The market has already witnessed the first string of interest rate cuts by the Fed, starting September, to mark the first loosening of grip on monetary policy since tightening started in early 2022. While the central bank insists that investors must not expect rapid rate cuts in 2025, at least another two instances of rate reductions are currently anticipated.

The sector has been doing very well over the past year, with the S&P 500 Select Sector SPDR (XLU) advancing 23.3% year to date as of Dec. 31, 2024. The sector reached peak growth around Fall. Growth has been driven primarily by the optimism around artificial intelligence (AI) and the energy needed to power it. While nuclear energy and other alternate forms of energy have investors’ attention, a keydriver of the sector has also been the upward momentum in electric demand in the United States.

In addition, utilities are usually considered long-term buy-and-hold options as they regularly declare dividends, and dividend yields on utility stocks are generally higher than those paid by other equities. In this environment, utility stocks provide much-required stability and growth potential. Hence, astute investors should consider such stocks at present.

In this environment, utility mutual funds provide much-required stability and growth potential. Hence, astute investors should consider such funds at present. Mutual funds, in general, reduce transaction costs and diversify portfolios without an array of commission charges that are mostly associated with stock purchases (read more: Mutual Funds: Advantages, Disadvantages, and How They Make Investors Money).

We have thus selected three utility mutual funds that boast a Zacks Mutual Fund Rank #1 (Strong Buy) or 2 (Buy), have positive three-year and five-year annualized returns and minimum initial investments within $5000, and carry a low expense ratio.

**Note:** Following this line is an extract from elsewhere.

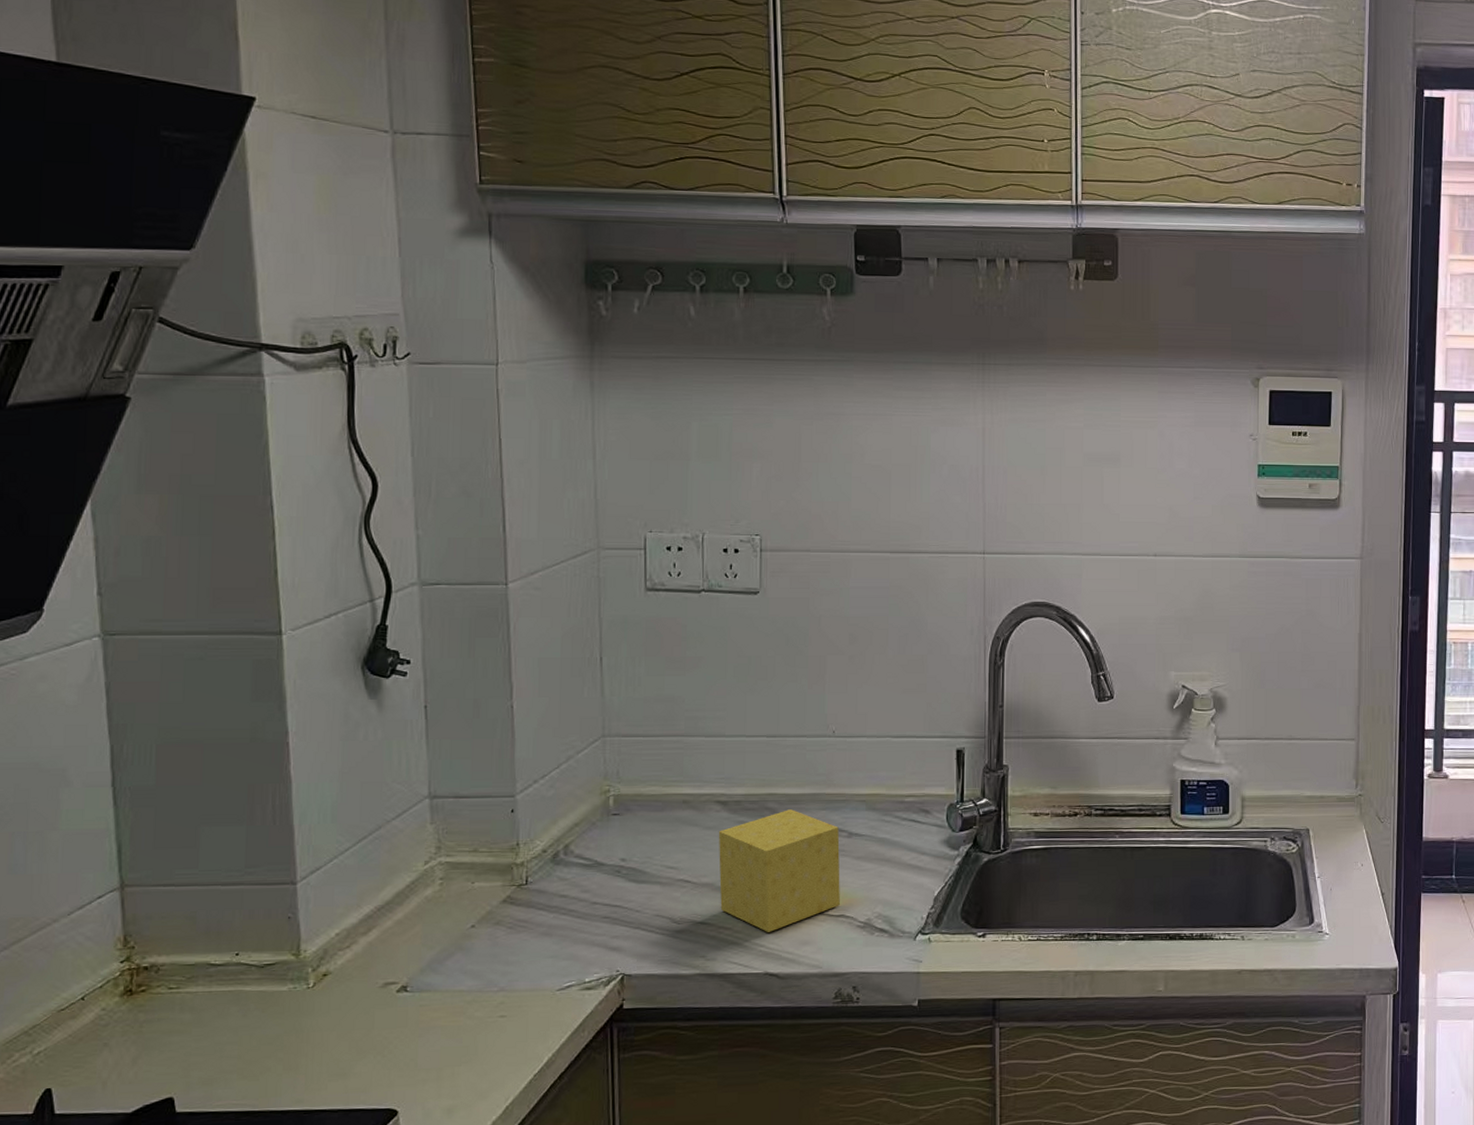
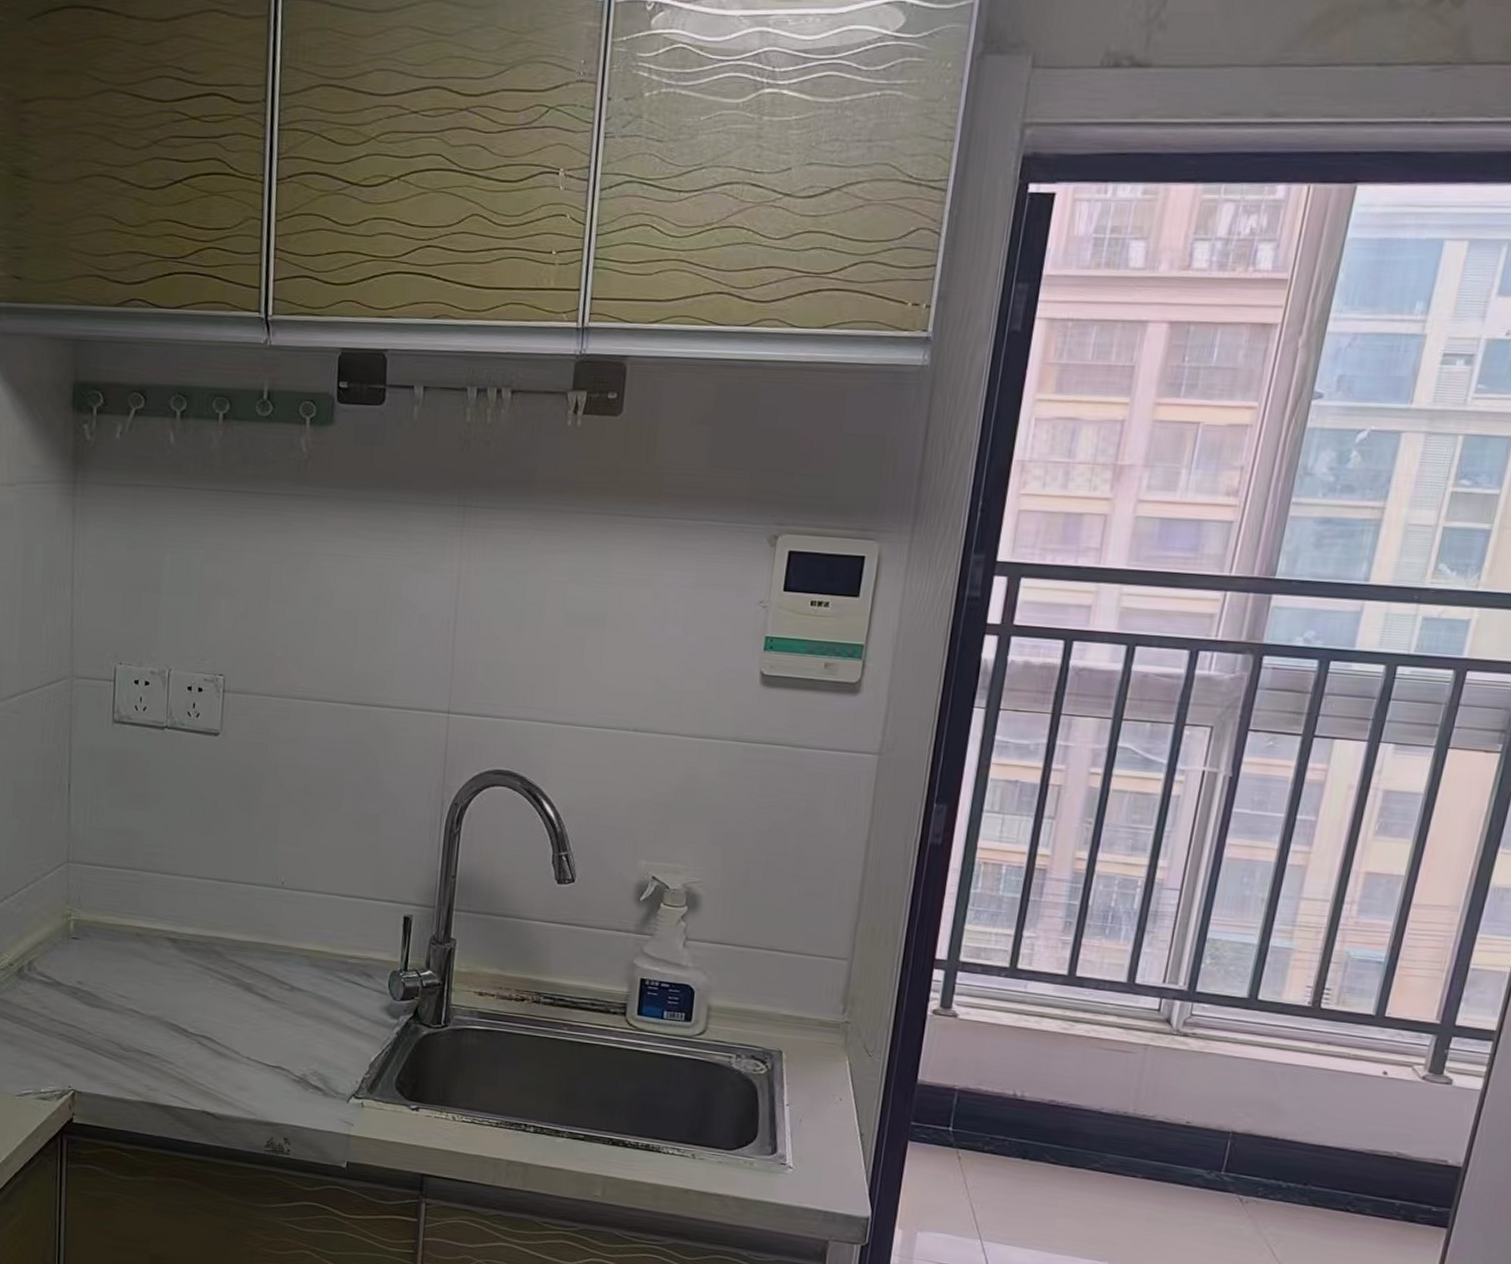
sponge: present [718,809,840,932] -> none [165,955,281,1073]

American Century Utilities Investor Shares (BULIX - Free Report) primarily invests in equity securities of utility companies. BULIX advisors use quantitative and qualitative management techniques, as well as risk controls, to arrive at their investment decisions. This involves ranking stocks based on their growth and valuation characteristics.

Stephen Quance has been the lead manager of BULIX since August 2023. Three top holdings for BULIX are 10.6% in NextEra Energy, 7% in The Southern Company and 6.1% in Constellation Energy

BULIX’s 3-year and 5-year annualized returns are 8.8% and 6.6%, respectively. Its net expense ratio is 0.66% compared to the category average of 0.95%. BULIX has a Zacks Mutual Fund Rank #1. To see how this fund performed compared to its category, and other 1 and 2 Ranked Mutual Funds, please click here.

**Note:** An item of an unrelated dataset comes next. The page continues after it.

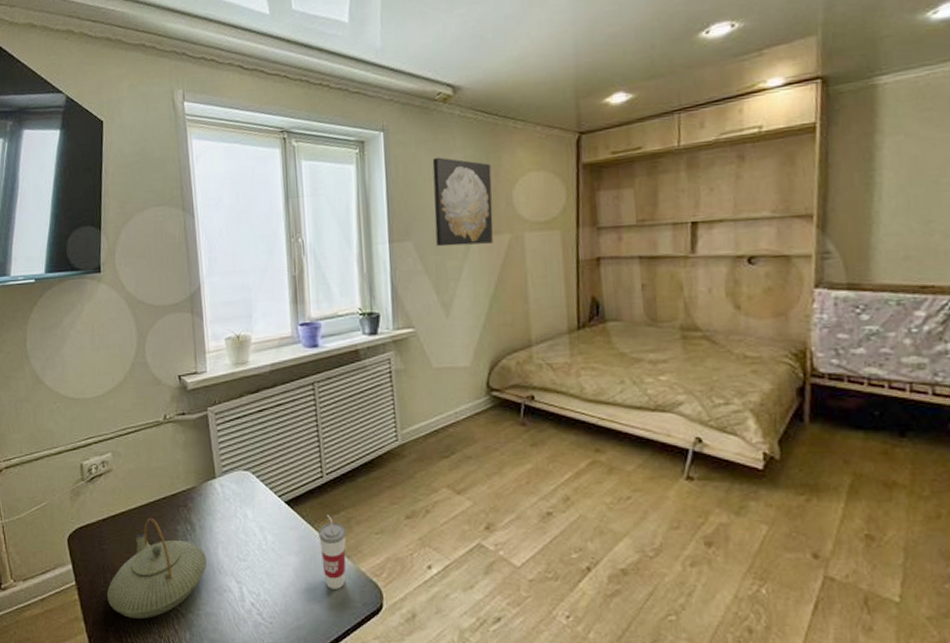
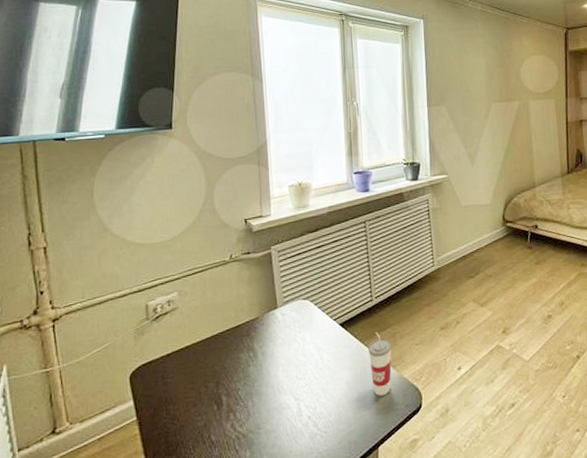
teapot: present [107,517,207,619] -> none [169,348,267,445]
wall art: present [432,157,493,247] -> none [461,41,507,111]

Fidelity Select Utilities (FSUTX - Free Report) seeks capital appreciation and current income by investing the majority of its net assets in utilities and companies earning revenues from utility operations. FSUTX advisors use fundamental analysis of each issuer's financial condition and industry position, as well as market and economic conditions, to arrive at their investment decisions.

Pranay Kirpalani has been the lead manager of FSUTX since December 2024. Three top holdings for FSUTX are 13% in NextEra Energy, 7.1% in Sempra and 6.2% in PG&E.

FSUTX’s 3-year and 5-year annualized returns are 16.2% and 12%, respectively. Its net expense ratio is 0.67%, compared to the category average of 0.95%. FSUTX has a Zacks Mutual Fund Rank #1.

Franklin Utilities A1 (FKUTX - Free Report) invests the majority of its net assets in securities of public utilities companies, which provide electricity, natural gas, water and communications services.

John Kohli has been the lead manager of FKUTX since December 1998. Three top holdings for FKUTX are 10.8% in NextEra, 5.5% in The Southern Company and 5.1% in Edison International.

FKUTX’s 3-year and 5-year annualized returns are 13.1% and 9.8%, respectively. Its net expense ratio is 0.72% compared to the category average of 0.95%. FKUTX has a Zacks Mutual Fund Rank #2.